Staffers Meet Egyptian Lawmakers
When John Ohly looks back on a recent trip to Egypt, he remembers the pyramids, the Bibliotheca in Alexandria and the bus drivers magically weaving in and out of traffic. But the chance to meet with workers from Egypt’s legislative branch also made a lasting impression.
Ohly, a staff assistant for the Republicans on the House Oversight and Government Reform Committee, was one of six young Hill staffers selected for the American Council of Young Political Leaders’ parliamentary exchange to Egypt last month. His fellow travelers worked for both major political parties and for lawmakers representing a range of states.
The goal of the trip was to promote a mutual understanding of each country’s government and to cultivate discussion of international affairs. During the weeklong visit, the group met with Egyptian governmental leaders, professors, statesmen and others to learn the Egyptian perspective on global and U.S. challenges.
“It was great to get a ground-level view of another country and their view on us from one-on-one interaction,” Ohly said. “It was a tremendous eye-opening experience they provide.”
The program is supported by a grant from the State Department’s Bureau of Educational and Cultural affairs and fits with the department’s goal of fostering a better international understanding of U.S. foreign policy objectives, ACYPL spokesman Mike Garretson said.
Prospective participants must be nominated by alumni of ACYPL programs or a lawmaker. Garretson said the programs focus on “rising stars” on Congressional staffs.
“The emphasis is on finding people who can use the information as they progress with responsibility,” Garretson said.

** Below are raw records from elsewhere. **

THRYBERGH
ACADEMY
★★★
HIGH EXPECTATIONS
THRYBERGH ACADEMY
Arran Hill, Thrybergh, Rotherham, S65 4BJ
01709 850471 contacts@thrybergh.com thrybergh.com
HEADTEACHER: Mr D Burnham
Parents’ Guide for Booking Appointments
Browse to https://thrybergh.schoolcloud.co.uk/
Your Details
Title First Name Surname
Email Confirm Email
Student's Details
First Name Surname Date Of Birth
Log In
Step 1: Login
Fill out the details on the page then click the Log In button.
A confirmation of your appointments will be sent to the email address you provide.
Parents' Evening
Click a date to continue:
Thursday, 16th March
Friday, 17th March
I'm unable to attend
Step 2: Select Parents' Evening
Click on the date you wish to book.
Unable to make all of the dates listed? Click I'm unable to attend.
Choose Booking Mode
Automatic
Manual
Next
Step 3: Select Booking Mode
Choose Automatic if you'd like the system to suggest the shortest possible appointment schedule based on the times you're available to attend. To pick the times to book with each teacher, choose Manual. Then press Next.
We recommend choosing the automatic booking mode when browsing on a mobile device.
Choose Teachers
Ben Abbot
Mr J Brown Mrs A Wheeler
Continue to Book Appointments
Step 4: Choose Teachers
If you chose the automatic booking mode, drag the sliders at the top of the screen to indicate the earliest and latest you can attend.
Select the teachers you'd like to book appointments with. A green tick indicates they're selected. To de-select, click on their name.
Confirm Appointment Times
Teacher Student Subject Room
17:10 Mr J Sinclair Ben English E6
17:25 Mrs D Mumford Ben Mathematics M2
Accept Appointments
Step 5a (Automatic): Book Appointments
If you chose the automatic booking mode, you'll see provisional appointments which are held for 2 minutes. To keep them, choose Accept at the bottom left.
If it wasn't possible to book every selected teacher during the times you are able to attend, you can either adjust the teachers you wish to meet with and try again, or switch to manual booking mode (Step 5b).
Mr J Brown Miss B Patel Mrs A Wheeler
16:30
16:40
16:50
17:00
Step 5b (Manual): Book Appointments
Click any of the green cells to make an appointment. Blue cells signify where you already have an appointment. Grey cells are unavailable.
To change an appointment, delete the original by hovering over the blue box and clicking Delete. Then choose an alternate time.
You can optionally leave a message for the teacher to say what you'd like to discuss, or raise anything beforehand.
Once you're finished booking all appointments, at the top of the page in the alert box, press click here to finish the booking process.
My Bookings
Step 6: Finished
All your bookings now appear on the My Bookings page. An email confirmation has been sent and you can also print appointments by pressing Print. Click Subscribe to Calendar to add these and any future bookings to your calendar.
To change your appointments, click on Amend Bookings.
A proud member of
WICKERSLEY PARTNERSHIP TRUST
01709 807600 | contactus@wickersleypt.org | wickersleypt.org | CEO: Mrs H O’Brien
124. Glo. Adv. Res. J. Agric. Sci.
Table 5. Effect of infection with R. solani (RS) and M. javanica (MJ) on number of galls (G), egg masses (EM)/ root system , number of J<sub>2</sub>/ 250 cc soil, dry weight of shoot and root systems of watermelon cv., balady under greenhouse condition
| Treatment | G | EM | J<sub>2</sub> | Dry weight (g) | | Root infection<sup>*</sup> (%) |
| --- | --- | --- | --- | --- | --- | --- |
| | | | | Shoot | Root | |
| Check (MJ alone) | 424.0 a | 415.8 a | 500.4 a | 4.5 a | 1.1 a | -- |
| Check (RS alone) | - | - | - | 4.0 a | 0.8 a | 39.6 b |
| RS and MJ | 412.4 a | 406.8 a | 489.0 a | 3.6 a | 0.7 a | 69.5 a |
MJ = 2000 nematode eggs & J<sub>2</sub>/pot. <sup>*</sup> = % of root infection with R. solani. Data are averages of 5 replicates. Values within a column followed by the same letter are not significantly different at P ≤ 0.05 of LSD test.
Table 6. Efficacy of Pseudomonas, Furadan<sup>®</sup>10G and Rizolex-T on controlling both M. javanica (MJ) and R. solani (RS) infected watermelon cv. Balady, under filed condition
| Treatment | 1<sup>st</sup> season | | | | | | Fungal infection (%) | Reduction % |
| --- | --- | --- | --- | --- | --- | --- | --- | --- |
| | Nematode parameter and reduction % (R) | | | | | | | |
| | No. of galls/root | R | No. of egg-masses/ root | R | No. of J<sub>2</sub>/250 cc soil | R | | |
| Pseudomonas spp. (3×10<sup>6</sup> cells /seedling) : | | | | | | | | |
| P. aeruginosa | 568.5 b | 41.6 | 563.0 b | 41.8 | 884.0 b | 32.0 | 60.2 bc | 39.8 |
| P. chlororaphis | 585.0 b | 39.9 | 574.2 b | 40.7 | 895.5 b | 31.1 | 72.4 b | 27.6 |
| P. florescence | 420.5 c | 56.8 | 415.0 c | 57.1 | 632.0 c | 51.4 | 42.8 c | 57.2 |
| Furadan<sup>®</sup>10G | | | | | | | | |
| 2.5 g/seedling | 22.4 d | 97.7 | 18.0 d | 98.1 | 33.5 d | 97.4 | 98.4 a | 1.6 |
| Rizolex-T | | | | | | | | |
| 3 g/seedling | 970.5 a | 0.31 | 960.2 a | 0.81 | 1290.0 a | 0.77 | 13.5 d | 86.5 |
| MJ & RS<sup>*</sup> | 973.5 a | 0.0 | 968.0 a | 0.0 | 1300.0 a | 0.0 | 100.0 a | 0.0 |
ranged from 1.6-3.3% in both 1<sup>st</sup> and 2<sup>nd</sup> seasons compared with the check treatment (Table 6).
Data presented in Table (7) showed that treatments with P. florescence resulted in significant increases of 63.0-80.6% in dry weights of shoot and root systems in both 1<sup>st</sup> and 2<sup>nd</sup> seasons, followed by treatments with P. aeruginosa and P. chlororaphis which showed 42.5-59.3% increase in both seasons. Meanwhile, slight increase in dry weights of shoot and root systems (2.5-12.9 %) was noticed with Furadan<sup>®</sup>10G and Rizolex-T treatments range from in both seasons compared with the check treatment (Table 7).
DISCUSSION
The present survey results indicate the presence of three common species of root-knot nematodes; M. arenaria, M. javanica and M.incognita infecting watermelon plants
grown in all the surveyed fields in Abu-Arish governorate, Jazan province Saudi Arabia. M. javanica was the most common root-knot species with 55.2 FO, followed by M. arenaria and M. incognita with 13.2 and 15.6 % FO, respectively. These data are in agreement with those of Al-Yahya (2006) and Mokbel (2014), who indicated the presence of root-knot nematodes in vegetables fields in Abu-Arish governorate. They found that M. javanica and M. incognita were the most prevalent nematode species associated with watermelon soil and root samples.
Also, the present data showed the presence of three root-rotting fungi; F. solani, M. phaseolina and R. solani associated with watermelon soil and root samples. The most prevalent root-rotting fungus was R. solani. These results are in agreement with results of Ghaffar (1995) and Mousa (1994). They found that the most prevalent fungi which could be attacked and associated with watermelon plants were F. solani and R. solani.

Ohly said Egypt’s legislative branch seems similar to that of the United States on paper, but the trip helped him learn that there are actually big differences. The branch consists of the People’s Assembly and the Shura Council. The Shura Council is considered the higher of the two houses, but the People’s Assembly, which is much larger, has more power.
And unlike the United States’ two-party system, Egypt is dominated by one large party with many smaller and separate parties trailing behind.
One aspect of Egypt’s government that Ohly said he found interesting is that, in contrast to the United States where the Congress hashes out budgets, Egypt’s president and prime minister decide on a nonnegotiable fixed budget.
Ohly noted that his peers had diverse interests. Some were focused on foreign affairs and defense, while others zeroed in on issues such as human rights or education. The diversity allowed participants to learn from one another as well as from the people they met on the trip.
And the exchange provided much more than a civics lesson. The group experienced culture firsthand by visiting local restaurants and bazaars, and talking with people on the streets, Ohly said.
Traffic in Cairo was a new experience. There were no street signs or lights to direct cars, Ohly said, and vehicles spilled over the three lanes on the road, sometimes creating an extra two traffic lanes. Pedestrians crossed in front of moving cars regularly.
“It’s a giant game of ‘Frogger,’” Ohly said. “But it was also fluid, and our bus driver was amazing at getting this huge bus through the city just day in and day out.”
Between meetings and dodging traffic, the trip taught the importance of building cooperative relationships with foreign countries, Ohly said.
“I learned Egypt is really a country that is so pivotal in that region and how important our relationship with them is,” Ohly said. “It’s programs like this that will help improve and sustain relationships between nations.”